EXERCISE TASK: Format every line of the data below as a JSON list of strings, one string per line. Omit blank lines and the pictures.
##############################
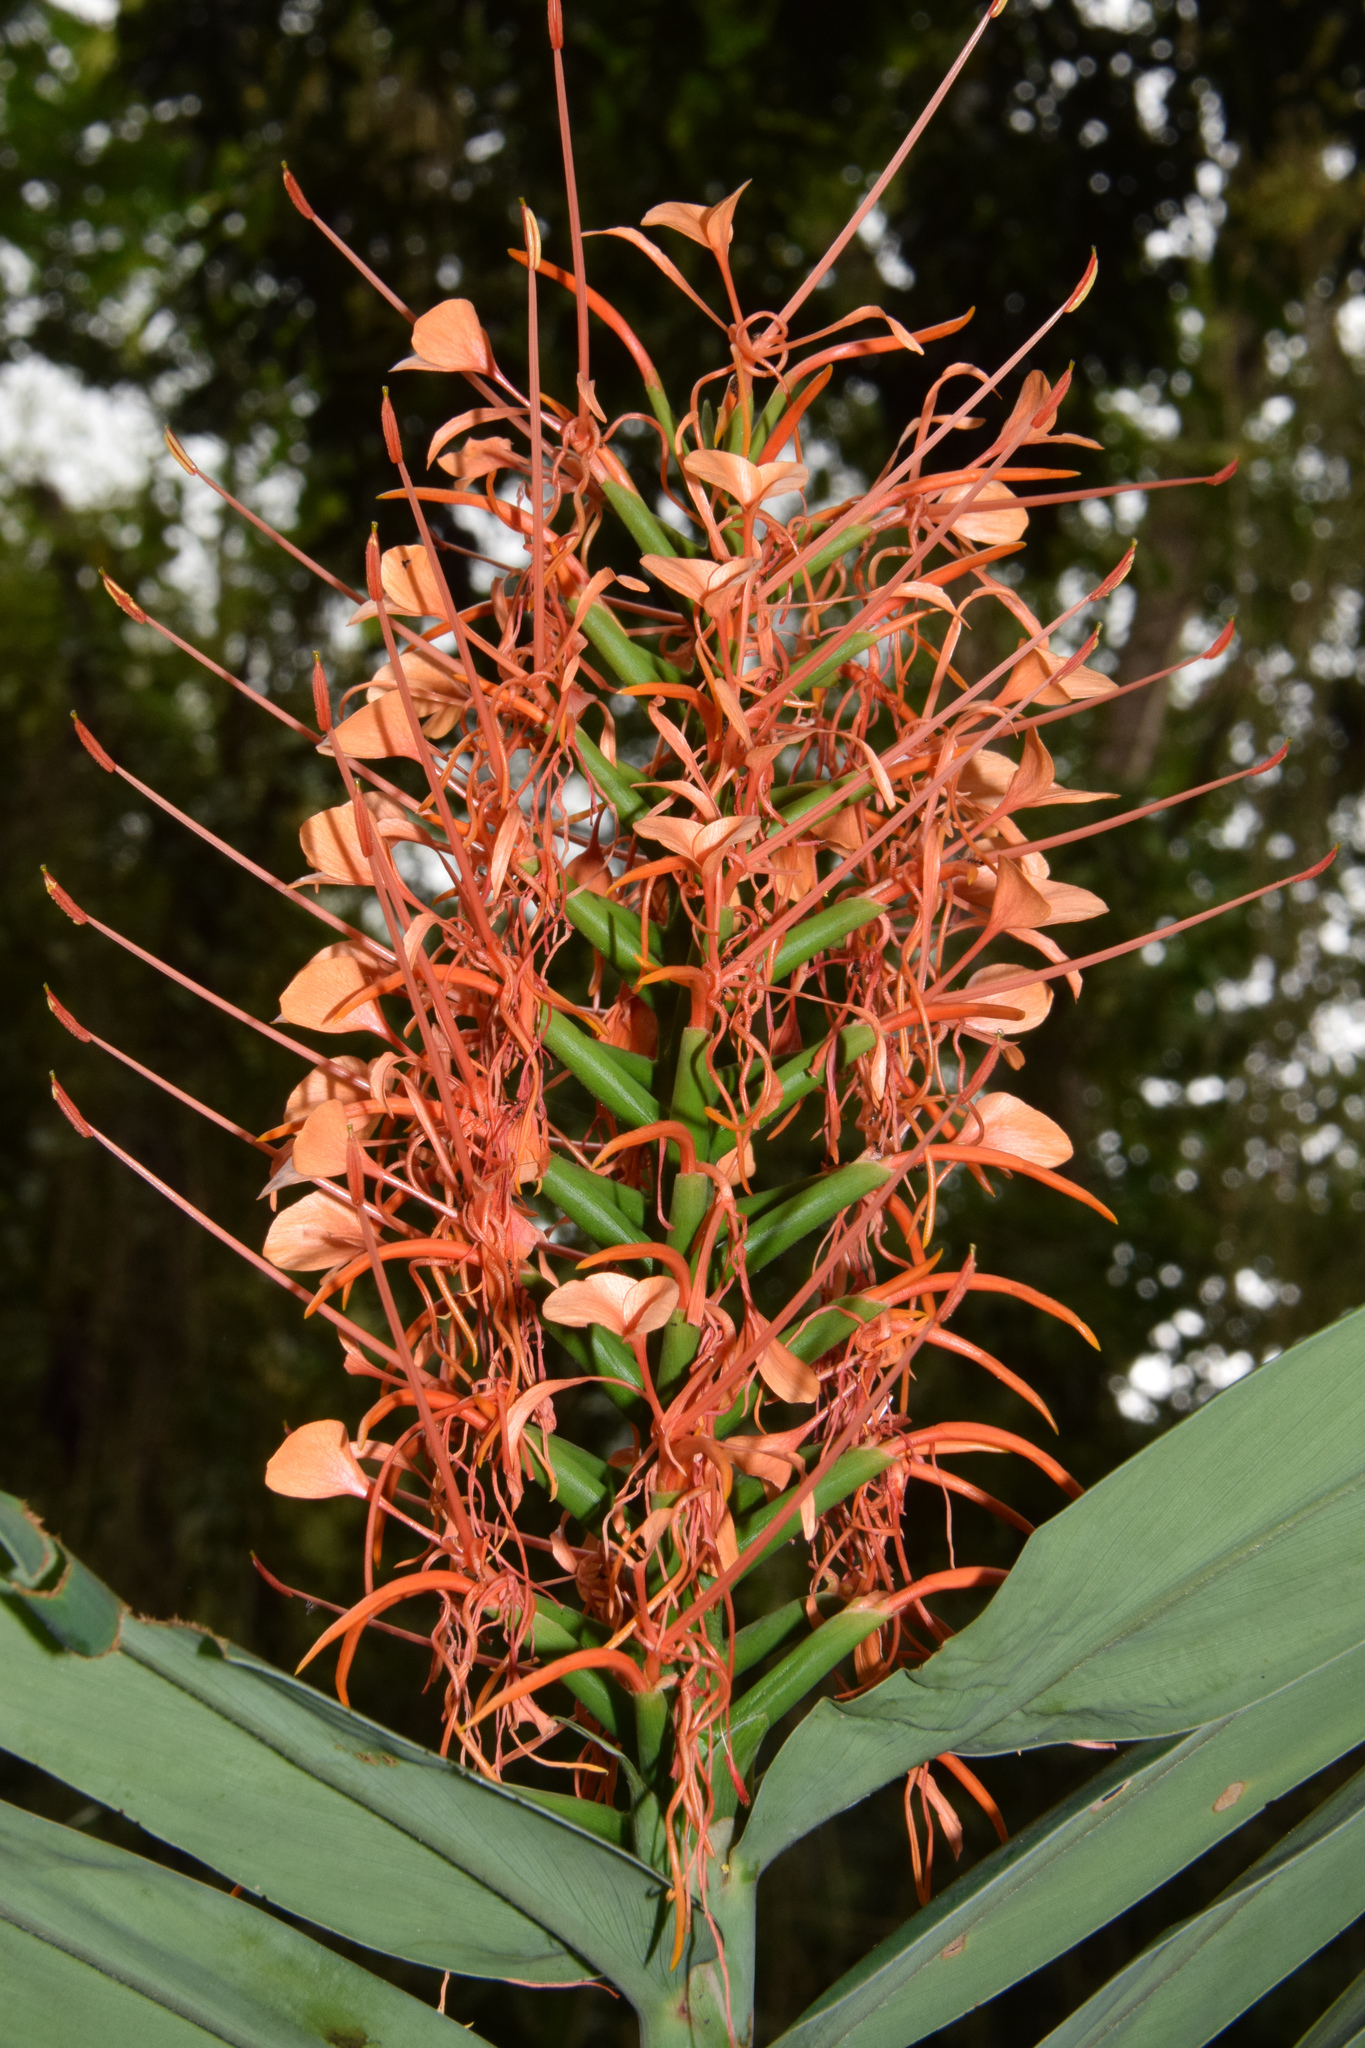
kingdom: Plantae
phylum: Tracheophyta
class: Liliopsida
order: Zingiberales
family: Zingiberaceae
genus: Hedychium
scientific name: Hedychium coccineum
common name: Red ginger-lily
##############################
EXERCISE RESPONSE:
[
  "kingdom: Plantae",
  "phylum: Tracheophyta",
  "class: Liliopsida",
  "order: Zingiberales",
  "family: Zingiberaceae",
  "genus: Hedychium",
  "scientific name: Hedychium coccineum",
  "common name: Red ginger-lily"
]